Need to make sure the entire certificate chain (in my case GoDaddy since our SSL cert was issued by them) was added as SharePoint Root Authorties, running the PowerShell script:

./AddSPRootAuthority.ps1 -CertPath "C:\wildcard-hightrust\Go Daddy Class 2 Certification Authority.cer" -CertName "Go Daddy Class 2 Certification Authority"

./AddSPRootAuthority.ps1 -CertPath "C:\wildcard-hightrust\Go Daddy Root Certificate Authority - G2.cer" -CertName "Go Daddy Root Certificate Authority - G2"

./AddSPRootAuthority.ps1 -CertPath "C:\wildcard-hightrust\Go Daddy Secure Certificate Authority - G2.cer" -CertName "Go Daddy Secure Certificate Authority - G2"

Then need to configure a Trusted Security Token Issuer for the Shared Certificate, that is set as the SSL for the SSL binding (and referenced in the web.config) of your provider hosted app:

./HighTrustConfig-ForSharedCertificate.ps1 -CertPath "C:\wildcard-hightrust\wc.cer" -CertName "*.company.on.ca" -TokenIssuerFriendlyName "SharePoint High-Trust Add-ins Token Issuer"

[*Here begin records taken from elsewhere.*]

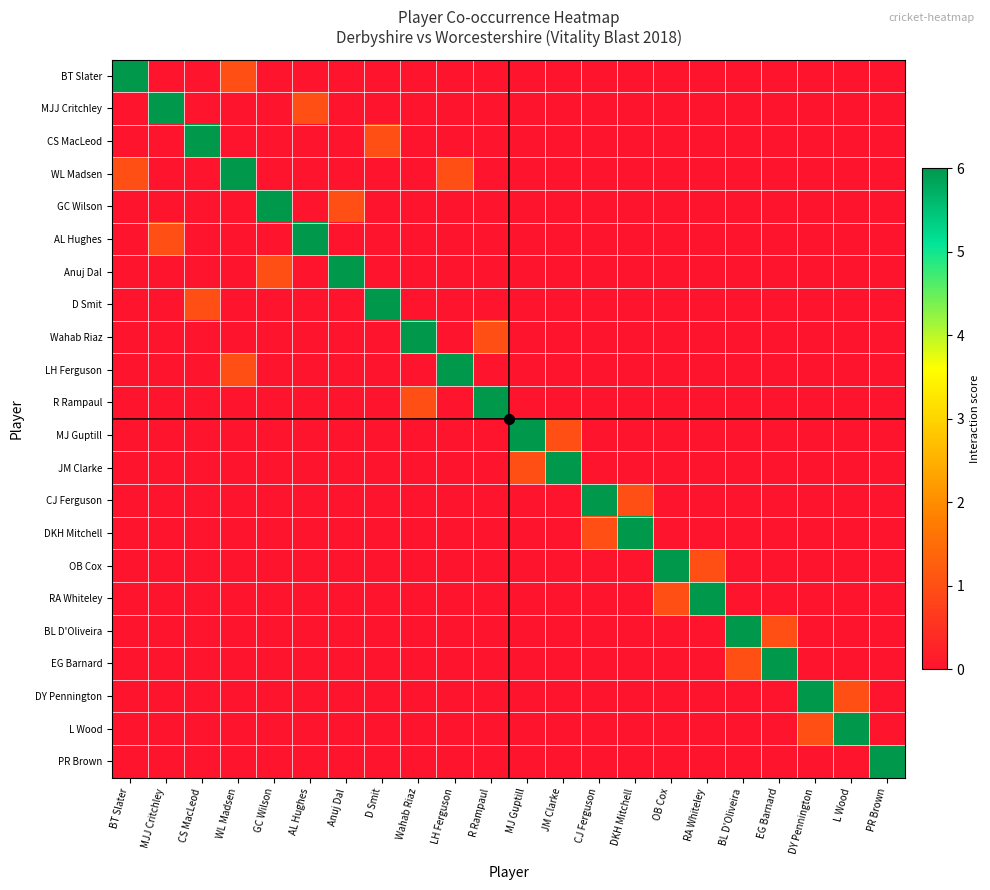

Reading left to right, list all the values displayed in this chart.

BT Slater: BT Slater=6	MJJ Critchley=0	CS MacLeod=0	WL Madsen=1	GC Wilson=0	AL Hughes=0	Anuj Dal=0	D Smit=0	Wahab Riaz=0	LH Ferguson=0	R Rampaul=0	MJ Guptill=0	JM Clarke=0	CJ Ferguson=0	DKH Mitchell=0	OB Cox=0	RA Whiteley=0	BL D'Oliveira=0	EG Barnard=0	DY Pennington=0	L Wood=0	PR Brown=0
MJJ Critchley: BT Slater=0	MJJ Critchley=6	CS MacLeod=0	WL Madsen=0	GC Wilson=0	AL Hughes=1	Anuj Dal=0	D Smit=0	Wahab Riaz=0	LH Ferguson=0	R Rampaul=0	MJ Guptill=0	JM Clarke=0	CJ Ferguson=0	DKH Mitchell=0	OB Cox=0	RA Whiteley=0	BL D'Oliveira=0	EG Barnard=0	DY Pennington=0	L Wood=0	PR Brown=0
CS MacLeod: BT Slater=0	MJJ Critchley=0	CS MacLeod=6	WL Madsen=0	GC Wilson=0	AL Hughes=0	Anuj Dal=0	D Smit=1	Wahab Riaz=0	LH Ferguson=0	R Rampaul=0	MJ Guptill=0	JM Clarke=0	CJ Ferguson=0	DKH Mitchell=0	OB Cox=0	RA Whiteley=0	BL D'Oliveira=0	EG Barnard=0	DY Pennington=0	L Wood=0	PR Brown=0
WL Madsen: BT Slater=1	MJJ Critchley=0	CS MacLeod=0	WL Madsen=6	GC Wilson=0	AL Hughes=0	Anuj Dal=0	D Smit=0	Wahab Riaz=0	LH Ferguson=1	R Rampaul=0	MJ Guptill=0	JM Clarke=0	CJ Ferguson=0	DKH Mitchell=0	OB Cox=0	RA Whiteley=0	BL D'Oliveira=0	EG Barnard=0	DY Pennington=0	L Wood=0	PR Brown=0
GC Wilson: BT Slater=0	MJJ Critchley=0	CS MacLeod=0	WL Madsen=0	GC Wilson=6	AL Hughes=0	Anuj Dal=1	D Smit=0	Wahab Riaz=0	LH Ferguson=0	R Rampaul=0	MJ Guptill=0	JM Clarke=0	CJ Ferguson=0	DKH Mitchell=0	OB Cox=0	RA Whiteley=0	BL D'Oliveira=0	EG Barnard=0	DY Pennington=0	L Wood=0	PR Brown=0
AL Hughes: BT Slater=0	MJJ Critchley=1	CS MacLeod=0	WL Madsen=0	GC Wilson=0	AL Hughes=6	Anuj Dal=0	D Smit=0	Wahab Riaz=0	LH Ferguson=0	R Rampaul=0	MJ Guptill=0	JM Clarke=0	CJ Ferguson=0	DKH Mitchell=0	OB Cox=0	RA Whiteley=0	BL D'Oliveira=0	EG Barnard=0	DY Pennington=0	L Wood=0	PR Brown=0
Anuj Dal: BT Slater=0	MJJ Critchley=0	CS MacLeod=0	WL Madsen=0	GC Wilson=1	AL Hughes=0	Anuj Dal=6	D Smit=0	Wahab Riaz=0	LH Ferguson=0	R Rampaul=0	MJ Guptill=0	JM Clarke=0	CJ Ferguson=0	DKH Mitchell=0	OB Cox=0	RA Whiteley=0	BL D'Oliveira=0	EG Barnard=0	DY Pennington=0	L Wood=0	PR Brown=0
D Smit: BT Slater=0	MJJ Critchley=0	CS MacLeod=1	WL Madsen=0	GC Wilson=0	AL Hughes=0	Anuj Dal=0	D Smit=6	Wahab Riaz=0	LH Ferguson=0	R Rampaul=0	MJ Guptill=0	JM Clarke=0	CJ Ferguson=0	DKH Mitchell=0	OB Cox=0	RA Whiteley=0	BL D'Oliveira=0	EG Barnard=0	DY Pennington=0	L Wood=0	PR Brown=0
Wahab Riaz: BT Slater=0	MJJ Critchley=0	CS MacLeod=0	WL Madsen=0	GC Wilson=0	AL Hughes=0	Anuj Dal=0	D Smit=0	Wahab Riaz=6	LH Ferguson=0	R Rampaul=1	MJ Guptill=0	JM Clarke=0	CJ Ferguson=0	DKH Mitchell=0	OB Cox=0	RA Whiteley=0	BL D'Oliveira=0	EG Barnard=0	DY Pennington=0	L Wood=0	PR Brown=0
LH Ferguson: BT Slater=0	MJJ Critchley=0	CS MacLeod=0	WL Madsen=1	GC Wilson=0	AL Hughes=0	Anuj Dal=0	D Smit=0	Wahab Riaz=0	LH Ferguson=6	R Rampaul=0	MJ Guptill=0	JM Clarke=0	CJ Ferguson=0	DKH Mitchell=0	OB Cox=0	RA Whiteley=0	BL D'Oliveira=0	EG Barnard=0	DY Pennington=0	L Wood=0	PR Brown=0
R Rampaul: BT Slater=0	MJJ Critchley=0	CS MacLeod=0	WL Madsen=0	GC Wilson=0	AL Hughes=0	Anuj Dal=0	D Smit=0	Wahab Riaz=1	LH Ferguson=0	R Rampaul=6	MJ Guptill=0	JM Clarke=0	CJ Ferguson=0	DKH Mitchell=0	OB Cox=0	RA Whiteley=0	BL D'Oliveira=0	EG Barnard=0	DY Pennington=0	L Wood=0	PR Brown=0
MJ Guptill: BT Slater=0	MJJ Critchley=0	CS MacLeod=0	WL Madsen=0	GC Wilson=0	AL Hughes=0	Anuj Dal=0	D Smit=0	Wahab Riaz=0	LH Ferguson=0	R Rampaul=0	MJ Guptill=6	JM Clarke=1	CJ Ferguson=0	DKH Mitchell=0	OB Cox=0	RA Whiteley=0	BL D'Oliveira=0	EG Barnard=0	DY Pennington=0	L Wood=0	PR Brown=0
JM Clarke: BT Slater=0	MJJ Critchley=0	CS MacLeod=0	WL Madsen=0	GC Wilson=0	AL Hughes=0	Anuj Dal=0	D Smit=0	Wahab Riaz=0	LH Ferguson=0	R Rampaul=0	MJ Guptill=1	JM Clarke=6	CJ Ferguson=0	DKH Mitchell=0	OB Cox=0	RA Whiteley=0	BL D'Oliveira=0	EG Barnard=0	DY Pennington=0	L Wood=0	PR Brown=0
CJ Ferguson: BT Slater=0	MJJ Critchley=0	CS MacLeod=0	WL Madsen=0	GC Wilson=0	AL Hughes=0	Anuj Dal=0	D Smit=0	Wahab Riaz=0	LH Ferguson=0	R Rampaul=0	MJ Guptill=0	JM Clarke=0	CJ Ferguson=6	DKH Mitchell=1	OB Cox=0	RA Whiteley=0	BL D'Oliveira=0	EG Barnard=0	DY Pennington=0	L Wood=0	PR Brown=0
DKH Mitchell: BT Slater=0	MJJ Critchley=0	CS MacLeod=0	WL Madsen=0	GC Wilson=0	AL Hughes=0	Anuj Dal=0	D Smit=0	Wahab Riaz=0	LH Ferguson=0	R Rampaul=0	MJ Guptill=0	JM Clarke=0	CJ Ferguson=1	DKH Mitchell=6	OB Cox=0	RA Whiteley=0	BL D'Oliveira=0	EG Barnard=0	DY Pennington=0	L Wood=0	PR Brown=0
OB Cox: BT Slater=0	MJJ Critchley=0	CS MacLeod=0	WL Madsen=0	GC Wilson=0	AL Hughes=0	Anuj Dal=0	D Smit=0	Wahab Riaz=0	LH Ferguson=0	R Rampaul=0	MJ Guptill=0	JM Clarke=0	CJ Ferguson=0	DKH Mitchell=0	OB Cox=6	RA Whiteley=1	BL D'Oliveira=0	EG Barnard=0	DY Pennington=0	L Wood=0	PR Brown=0
RA Whiteley: BT Slater=0	MJJ Critchley=0	CS MacLeod=0	WL Madsen=0	GC Wilson=0	AL Hughes=0	Anuj Dal=0	D Smit=0	Wahab Riaz=0	LH Ferguson=0	R Rampaul=0	MJ Guptill=0	JM Clarke=0	CJ Ferguson=0	DKH Mitchell=0	OB Cox=1	RA Whiteley=6	BL D'Oliveira=0	EG Barnard=0	DY Pennington=0	L Wood=0	PR Brown=0
BL D'Oliveira: BT Slater=0	MJJ Critchley=0	CS MacLeod=0	WL Madsen=0	GC Wilson=0	AL Hughes=0	Anuj Dal=0	D Smit=0	Wahab Riaz=0	LH Ferguson=0	R Rampaul=0	MJ Guptill=0	JM Clarke=0	CJ Ferguson=0	DKH Mitchell=0	OB Cox=0	RA Whiteley=0	BL D'Oliveira=6	EG Barnard=1	DY Pennington=0	L Wood=0	PR Brown=0
EG Barnard: BT Slater=0	MJJ Critchley=0	CS MacLeod=0	WL Madsen=0	GC Wilson=0	AL Hughes=0	Anuj Dal=0	D Smit=0	Wahab Riaz=0	LH Ferguson=0	R Rampaul=0	MJ Guptill=0	JM Clarke=0	CJ Ferguson=0	DKH Mitchell=0	OB Cox=0	RA Whiteley=0	BL D'Oliveira=1	EG Barnard=6	DY Pennington=0	L Wood=0	PR Brown=0
DY Pennington: BT Slater=0	MJJ Critchley=0	CS MacLeod=0	WL Madsen=0	GC Wilson=0	AL Hughes=0	Anuj Dal=0	D Smit=0	Wahab Riaz=0	LH Ferguson=0	R Rampaul=0	MJ Guptill=0	JM Clarke=0	CJ Ferguson=0	DKH Mitchell=0	OB Cox=0	RA Whiteley=0	BL D'Oliveira=0	EG Barnard=0	DY Pennington=6	L Wood=1	PR Brown=0
L Wood: BT Slater=0	MJJ Critchley=0	CS MacLeod=0	WL Madsen=0	GC Wilson=0	AL Hughes=0	Anuj Dal=0	D Smit=0	Wahab Riaz=0	LH Ferguson=0	R Rampaul=0	MJ Guptill=0	JM Clarke=0	CJ Ferguson=0	DKH Mitchell=0	OB Cox=0	RA Whiteley=0	BL D'Oliveira=0	EG Barnard=0	DY Pennington=1	L Wood=6	PR Brown=0
PR Brown: BT Slater=0	MJJ Critchley=0	CS MacLeod=0	WL Madsen=0	GC Wilson=0	AL Hughes=0	Anuj Dal=0	D Smit=0	Wahab Riaz=0	LH Ferguson=0	R Rampaul=0	MJ Guptill=0	JM Clarke=0	CJ Ferguson=0	DKH Mitchell=0	OB Cox=0	RA Whiteley=0	BL D'Oliveira=0	EG Barnard=0	DY Pennington=0	L Wood=0	PR Brown=6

If the script throws an error after the New-SPTrustedRootAuthority line has run successfully, script cannot be rerun until that object has been removed. Used the following cmdlet, where identity parameter is the same as CertName ("*.company.on.ca" above), or to remove my botched attempt:

Remove-SPTrustedRootAuthority -Identity SomeIdentity
Remove-SPTrustedSecurityTokenIssuer -Identity "Company High Trust Apps Cert"

Web.config for Web project set keys to the following in app settings section (client Id & secret generated in by going to ~siteCollection/_layouts/15/appregnew.aspx, client Id = App Id and app domain is IIS site for your provider hosted apps, my idea is to have all as subsites of the main site, so in this case apps.company.on.ca:

<add key="ClientID" value="<App Id>" />
<add key="ClientSigningCertificateSerialNumber" value="<SSL Cert Serial #>" />
<add key="IssuerId" value="<Generated when registering Trusted Security Token Issuer>" />
<add key="ClientSecret" value="<Provided through App Registration>" />

Even after this and repeating the process multiple times I wasn't having any success until I decided to modify the Token Helper based on this stack overflow answer, specifically modifying the TokenHelper GetCertificateFromStore function, changing the boolean value from true to false for:

storedCert = store.Certificates.Find(X509FindType.FindBySerialNumber,
                                                    ClientSigningCertificateSerialNumber,
                                                    false)

The last main piece of the puzzle was then how I generated the SharePoint context, of which I've ended up using the following after doing a bunch of test creating a context approx. 11 different ways, of which some also worked at this point and others still didn't:

var hostUri = new Uri(SharePointContext.GetSPHostUrl(httpContext.Request).AbsoluteUri);
using (var clientContext = TokenHelper.GetS2SClientContextWithWindowsIdentity(hostUri, httpContext.Request.LogonUserIdentity))
{
 // Doing SharePointy things here with clientContext
}

I believe at this point I have a functional production app as far as SharePoint interaction / authentication goes.